#### Complete the following:
1. The passage on Brother Firetribe names the musicians who formed the band in 2002. List each of them with the instrument or role the passage gives.
2. Repeat the passage on Brother Firetribe word for word between "In 2009 Brother" and "commitments with Nightwish.", inclusive.

#### Extract to read:
........

Brother Firetribe is a Finnish hard rock band. They take their name from a direct English translation of the name of the former professional tennis player Veli Paloheimo. The name is a reference to an in-joke, where the perfect description for their music is ‘tennis heavy metal’.

History 
The band was formed in 2002 at Kerava as vocalist Pekka Heino, keyboardist Tomi Nikulainen and bassist Jason Flinck met with guitarist Emppu Vuorinen.

Their first album False Metal was released by Spinefarm in 2006. The first album was later re-issued as Break Out.

In 2009 Brother Firetribe joined Pain on the "European Cynic Campaign 2009" tour. Pain also toured with Nightwish, and Emppu Vuorinen, one of Nightwish's founding members, was the guitarist for Brother Firetribe. The band appeared at Nottingham Trent University's Rockingham Festival 2017.

Founding guitarist Emppu Vuorinen stepped down from the band in February 2020, citing lack of time due to his commitments with Nightwish.

........

#### Data:
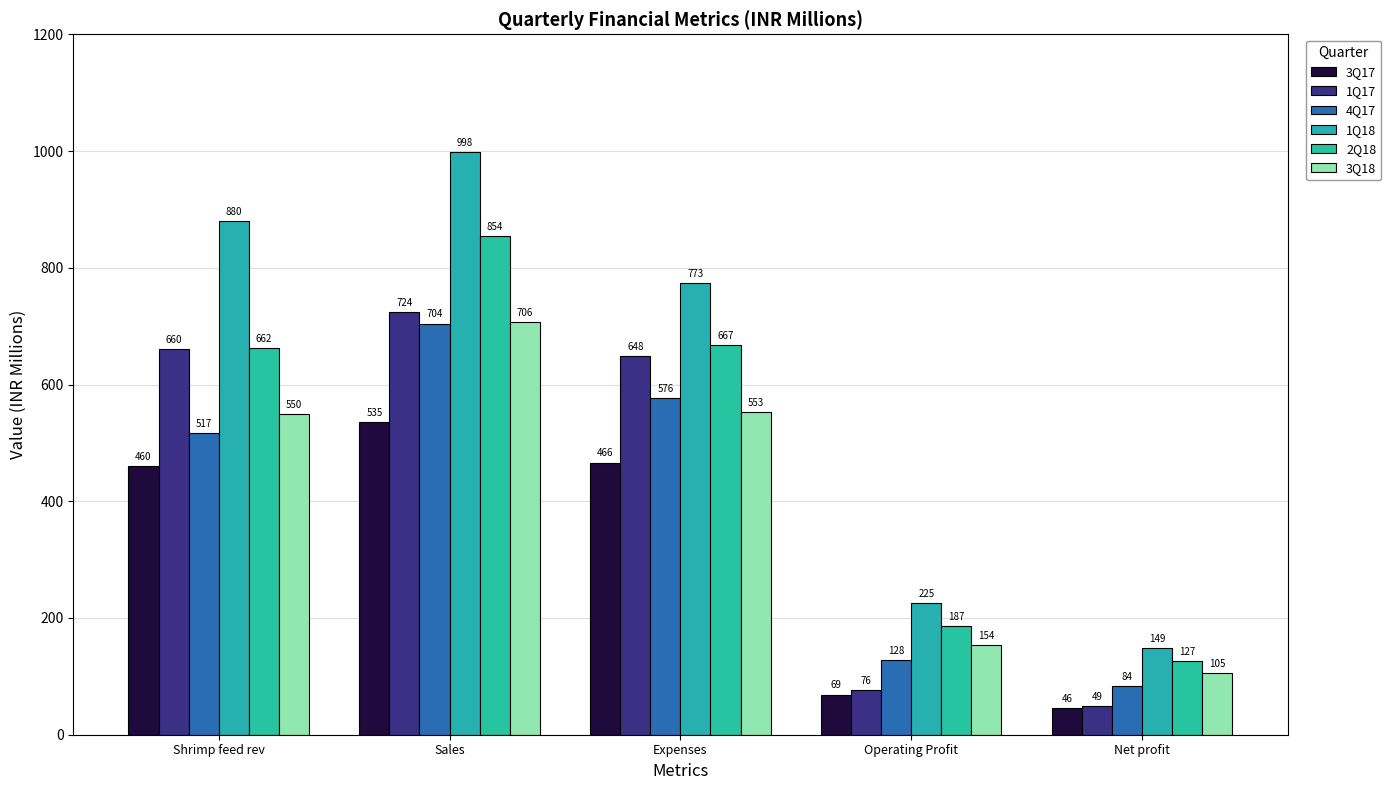

Which series has the largest range (max minus min)?

1Q18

........

#### Results of the tasks:
1.
- Pekka Heino, vocalist
- Tomi Nikulainen, keyboardist
- Jason Flinck, bassist
- Emppu Vuorinen, guitarist

2.
In 2009 Brother Firetribe joined Pain on the "European Cynic Campaign 2009" tour. Pain also toured with Nightwish, and Emppu Vuorinen, one of Nightwish's founding members, was the guitarist for Brother Firetribe. The band appeared at Nottingham Trent University's Rockingham Festival 2017.

Founding guitarist Emppu Vuorinen stepped down from the band in February 2020, citing lack of time due to his commitments with Nightwish.